Among the lines below, list those containing the string "layout".

§ DATA TO PROCESS:
::::::::
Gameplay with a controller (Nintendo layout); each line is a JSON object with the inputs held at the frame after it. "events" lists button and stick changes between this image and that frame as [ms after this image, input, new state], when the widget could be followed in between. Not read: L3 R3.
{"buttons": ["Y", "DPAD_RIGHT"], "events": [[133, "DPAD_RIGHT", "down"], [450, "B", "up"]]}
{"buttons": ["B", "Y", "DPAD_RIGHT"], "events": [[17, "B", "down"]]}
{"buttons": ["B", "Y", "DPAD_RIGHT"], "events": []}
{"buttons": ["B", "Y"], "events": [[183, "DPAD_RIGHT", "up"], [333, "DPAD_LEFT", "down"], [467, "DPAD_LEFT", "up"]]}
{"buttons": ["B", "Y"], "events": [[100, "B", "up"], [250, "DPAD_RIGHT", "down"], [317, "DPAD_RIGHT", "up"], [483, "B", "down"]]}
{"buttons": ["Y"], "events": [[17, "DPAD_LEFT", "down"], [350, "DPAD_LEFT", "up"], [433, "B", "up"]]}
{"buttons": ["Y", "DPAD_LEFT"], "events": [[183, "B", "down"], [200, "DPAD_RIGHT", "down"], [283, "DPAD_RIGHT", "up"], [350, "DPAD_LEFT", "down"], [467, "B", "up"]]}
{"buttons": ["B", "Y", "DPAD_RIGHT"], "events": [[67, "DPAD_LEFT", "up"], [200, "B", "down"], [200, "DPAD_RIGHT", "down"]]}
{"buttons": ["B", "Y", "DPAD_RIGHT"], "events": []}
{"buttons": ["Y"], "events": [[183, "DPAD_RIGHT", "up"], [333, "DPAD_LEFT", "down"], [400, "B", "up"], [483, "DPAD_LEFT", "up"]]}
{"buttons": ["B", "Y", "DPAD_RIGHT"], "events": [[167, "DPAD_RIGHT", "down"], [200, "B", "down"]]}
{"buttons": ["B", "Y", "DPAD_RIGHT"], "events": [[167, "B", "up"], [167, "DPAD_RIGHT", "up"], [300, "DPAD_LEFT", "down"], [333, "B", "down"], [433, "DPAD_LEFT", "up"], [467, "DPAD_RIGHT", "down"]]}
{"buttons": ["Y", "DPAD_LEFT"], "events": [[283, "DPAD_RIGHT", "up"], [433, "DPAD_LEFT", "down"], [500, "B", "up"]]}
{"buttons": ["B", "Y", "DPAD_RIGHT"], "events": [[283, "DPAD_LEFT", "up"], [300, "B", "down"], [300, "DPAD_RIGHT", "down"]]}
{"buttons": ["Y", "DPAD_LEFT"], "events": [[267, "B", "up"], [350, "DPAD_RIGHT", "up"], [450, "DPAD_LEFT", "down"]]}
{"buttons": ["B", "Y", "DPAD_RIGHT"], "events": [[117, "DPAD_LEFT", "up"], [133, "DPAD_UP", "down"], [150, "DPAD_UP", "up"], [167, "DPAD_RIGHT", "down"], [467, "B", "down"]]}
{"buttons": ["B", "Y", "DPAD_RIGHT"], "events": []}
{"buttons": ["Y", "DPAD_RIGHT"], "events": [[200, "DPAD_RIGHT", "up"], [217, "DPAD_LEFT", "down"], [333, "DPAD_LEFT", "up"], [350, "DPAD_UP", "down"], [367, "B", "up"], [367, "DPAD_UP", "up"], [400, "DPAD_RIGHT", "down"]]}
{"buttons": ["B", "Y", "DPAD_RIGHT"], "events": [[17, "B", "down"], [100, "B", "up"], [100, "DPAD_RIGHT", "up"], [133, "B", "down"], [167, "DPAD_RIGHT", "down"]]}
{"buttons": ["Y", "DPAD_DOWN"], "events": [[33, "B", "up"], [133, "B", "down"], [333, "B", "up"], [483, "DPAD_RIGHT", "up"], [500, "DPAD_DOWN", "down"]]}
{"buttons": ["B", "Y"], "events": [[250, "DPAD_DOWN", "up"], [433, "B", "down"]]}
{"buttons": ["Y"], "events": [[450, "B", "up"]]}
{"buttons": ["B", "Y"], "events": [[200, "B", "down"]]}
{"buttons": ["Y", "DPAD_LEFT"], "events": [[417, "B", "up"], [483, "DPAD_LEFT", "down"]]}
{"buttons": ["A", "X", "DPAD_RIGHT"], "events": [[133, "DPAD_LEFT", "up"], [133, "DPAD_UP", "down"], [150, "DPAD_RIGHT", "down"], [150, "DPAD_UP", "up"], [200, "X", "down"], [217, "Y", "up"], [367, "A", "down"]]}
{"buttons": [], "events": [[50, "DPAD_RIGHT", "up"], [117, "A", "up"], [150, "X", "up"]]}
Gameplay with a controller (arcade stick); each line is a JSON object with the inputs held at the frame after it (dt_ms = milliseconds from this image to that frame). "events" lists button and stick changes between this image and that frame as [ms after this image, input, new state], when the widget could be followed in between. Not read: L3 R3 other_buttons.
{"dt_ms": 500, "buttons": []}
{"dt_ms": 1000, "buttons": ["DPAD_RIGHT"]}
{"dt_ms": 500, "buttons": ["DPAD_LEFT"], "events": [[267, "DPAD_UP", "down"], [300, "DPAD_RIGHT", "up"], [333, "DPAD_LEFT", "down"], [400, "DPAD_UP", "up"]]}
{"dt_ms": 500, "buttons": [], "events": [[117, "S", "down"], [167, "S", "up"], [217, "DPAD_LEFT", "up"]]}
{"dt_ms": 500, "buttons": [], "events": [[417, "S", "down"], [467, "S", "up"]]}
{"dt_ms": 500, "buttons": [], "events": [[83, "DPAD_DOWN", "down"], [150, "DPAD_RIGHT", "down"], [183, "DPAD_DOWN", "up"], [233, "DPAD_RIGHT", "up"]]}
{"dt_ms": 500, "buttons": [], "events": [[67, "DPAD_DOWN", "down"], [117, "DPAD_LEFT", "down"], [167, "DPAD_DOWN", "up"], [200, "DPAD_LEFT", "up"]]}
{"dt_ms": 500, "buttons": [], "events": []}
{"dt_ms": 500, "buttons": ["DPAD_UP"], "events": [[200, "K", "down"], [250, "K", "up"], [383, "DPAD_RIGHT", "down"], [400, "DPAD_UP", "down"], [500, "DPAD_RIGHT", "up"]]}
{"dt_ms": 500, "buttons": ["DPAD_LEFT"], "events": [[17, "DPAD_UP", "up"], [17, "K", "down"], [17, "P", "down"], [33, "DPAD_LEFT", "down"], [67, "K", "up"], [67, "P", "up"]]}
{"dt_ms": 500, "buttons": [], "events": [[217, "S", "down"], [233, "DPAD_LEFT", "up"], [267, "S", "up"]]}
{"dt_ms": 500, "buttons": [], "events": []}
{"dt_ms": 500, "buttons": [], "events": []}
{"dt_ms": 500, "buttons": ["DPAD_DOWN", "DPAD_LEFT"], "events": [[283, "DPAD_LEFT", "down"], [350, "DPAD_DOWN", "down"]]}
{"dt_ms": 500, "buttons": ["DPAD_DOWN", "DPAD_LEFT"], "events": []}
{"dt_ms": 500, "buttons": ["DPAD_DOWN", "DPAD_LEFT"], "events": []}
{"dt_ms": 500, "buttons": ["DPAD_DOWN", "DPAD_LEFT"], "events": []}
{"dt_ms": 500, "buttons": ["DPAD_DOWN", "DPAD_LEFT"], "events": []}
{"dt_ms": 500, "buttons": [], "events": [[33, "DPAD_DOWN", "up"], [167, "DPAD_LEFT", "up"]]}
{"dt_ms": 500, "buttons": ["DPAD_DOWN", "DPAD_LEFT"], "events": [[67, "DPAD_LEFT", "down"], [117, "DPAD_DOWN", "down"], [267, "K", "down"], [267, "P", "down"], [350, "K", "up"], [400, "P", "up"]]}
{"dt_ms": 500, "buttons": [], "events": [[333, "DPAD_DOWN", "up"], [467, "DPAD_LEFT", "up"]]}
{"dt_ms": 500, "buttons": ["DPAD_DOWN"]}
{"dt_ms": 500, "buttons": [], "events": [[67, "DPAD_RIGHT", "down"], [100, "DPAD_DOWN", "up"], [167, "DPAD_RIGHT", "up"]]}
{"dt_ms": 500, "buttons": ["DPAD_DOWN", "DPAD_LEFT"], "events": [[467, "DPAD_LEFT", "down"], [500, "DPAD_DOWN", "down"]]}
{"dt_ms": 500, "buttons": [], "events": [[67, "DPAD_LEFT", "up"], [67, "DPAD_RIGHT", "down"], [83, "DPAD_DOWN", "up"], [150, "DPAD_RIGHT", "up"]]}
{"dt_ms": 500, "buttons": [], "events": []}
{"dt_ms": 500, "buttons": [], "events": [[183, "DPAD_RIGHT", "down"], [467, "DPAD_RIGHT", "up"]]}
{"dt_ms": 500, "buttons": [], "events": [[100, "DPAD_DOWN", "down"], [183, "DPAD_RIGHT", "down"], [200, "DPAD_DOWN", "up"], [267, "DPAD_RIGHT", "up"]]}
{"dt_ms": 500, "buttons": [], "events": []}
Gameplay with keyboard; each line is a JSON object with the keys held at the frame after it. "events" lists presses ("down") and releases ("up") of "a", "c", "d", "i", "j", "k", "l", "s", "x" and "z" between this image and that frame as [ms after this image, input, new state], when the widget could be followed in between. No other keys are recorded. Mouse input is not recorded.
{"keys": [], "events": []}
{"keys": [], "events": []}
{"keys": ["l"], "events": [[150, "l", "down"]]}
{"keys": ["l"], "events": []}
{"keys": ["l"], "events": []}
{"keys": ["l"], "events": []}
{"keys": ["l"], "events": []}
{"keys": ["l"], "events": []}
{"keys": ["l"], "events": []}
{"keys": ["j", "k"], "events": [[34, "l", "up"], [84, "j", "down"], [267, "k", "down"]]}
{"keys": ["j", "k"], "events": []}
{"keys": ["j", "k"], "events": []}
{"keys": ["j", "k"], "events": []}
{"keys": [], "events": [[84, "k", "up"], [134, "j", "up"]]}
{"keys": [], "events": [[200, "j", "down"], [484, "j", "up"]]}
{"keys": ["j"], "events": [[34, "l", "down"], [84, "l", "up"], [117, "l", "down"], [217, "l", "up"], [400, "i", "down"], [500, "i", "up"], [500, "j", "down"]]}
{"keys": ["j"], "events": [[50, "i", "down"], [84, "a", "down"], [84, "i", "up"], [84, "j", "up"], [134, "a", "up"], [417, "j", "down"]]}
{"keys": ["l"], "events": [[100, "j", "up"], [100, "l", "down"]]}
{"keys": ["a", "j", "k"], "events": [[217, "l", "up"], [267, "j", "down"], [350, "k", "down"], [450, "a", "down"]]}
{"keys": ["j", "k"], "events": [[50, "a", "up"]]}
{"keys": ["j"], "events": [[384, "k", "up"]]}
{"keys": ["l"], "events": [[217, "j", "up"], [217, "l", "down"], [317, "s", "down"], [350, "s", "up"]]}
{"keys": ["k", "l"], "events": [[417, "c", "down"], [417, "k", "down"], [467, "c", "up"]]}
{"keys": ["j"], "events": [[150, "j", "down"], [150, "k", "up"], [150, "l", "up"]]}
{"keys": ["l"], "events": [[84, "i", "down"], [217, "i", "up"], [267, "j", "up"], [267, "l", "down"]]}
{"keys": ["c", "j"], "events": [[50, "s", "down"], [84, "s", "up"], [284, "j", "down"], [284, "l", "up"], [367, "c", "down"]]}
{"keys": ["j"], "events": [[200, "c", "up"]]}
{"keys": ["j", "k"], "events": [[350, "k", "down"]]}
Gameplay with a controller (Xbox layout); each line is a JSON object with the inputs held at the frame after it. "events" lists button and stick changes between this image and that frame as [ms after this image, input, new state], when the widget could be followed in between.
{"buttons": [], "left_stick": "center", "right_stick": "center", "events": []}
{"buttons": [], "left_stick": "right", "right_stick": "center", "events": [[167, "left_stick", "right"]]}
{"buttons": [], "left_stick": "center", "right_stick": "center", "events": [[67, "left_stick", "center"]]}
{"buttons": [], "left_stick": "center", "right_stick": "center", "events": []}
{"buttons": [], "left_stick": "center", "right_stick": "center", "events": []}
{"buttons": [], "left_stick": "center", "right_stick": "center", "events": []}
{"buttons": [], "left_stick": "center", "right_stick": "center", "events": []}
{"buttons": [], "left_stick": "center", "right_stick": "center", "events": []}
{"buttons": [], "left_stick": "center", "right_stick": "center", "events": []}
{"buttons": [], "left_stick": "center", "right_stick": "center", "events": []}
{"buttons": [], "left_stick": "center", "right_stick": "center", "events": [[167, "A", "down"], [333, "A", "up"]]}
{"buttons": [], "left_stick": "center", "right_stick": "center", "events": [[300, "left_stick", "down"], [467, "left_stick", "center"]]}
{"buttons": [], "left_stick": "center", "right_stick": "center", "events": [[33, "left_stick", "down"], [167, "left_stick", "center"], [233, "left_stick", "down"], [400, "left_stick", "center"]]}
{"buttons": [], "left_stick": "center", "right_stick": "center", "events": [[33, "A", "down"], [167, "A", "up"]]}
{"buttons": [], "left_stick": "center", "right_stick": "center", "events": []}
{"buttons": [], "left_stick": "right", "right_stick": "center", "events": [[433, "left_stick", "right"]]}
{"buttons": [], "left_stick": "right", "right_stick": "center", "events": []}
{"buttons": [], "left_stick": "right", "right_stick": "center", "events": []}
::::::::
§ YOUR RESPONSE:
Gameplay with a controller (Nintendo layout); each line is a JSON object with the inputs held at the frame after it. "events" lists button and stick changes between this image and that frame as [ms after this image, input, new state], when the widget could be followed in between. Not read: L3 R3.
Gameplay with a controller (Xbox layout); each line is a JSON object with the inputs held at the frame after it. "events" lists button and stick changes between this image and that frame as [ms after this image, input, new state], when the widget could be followed in between.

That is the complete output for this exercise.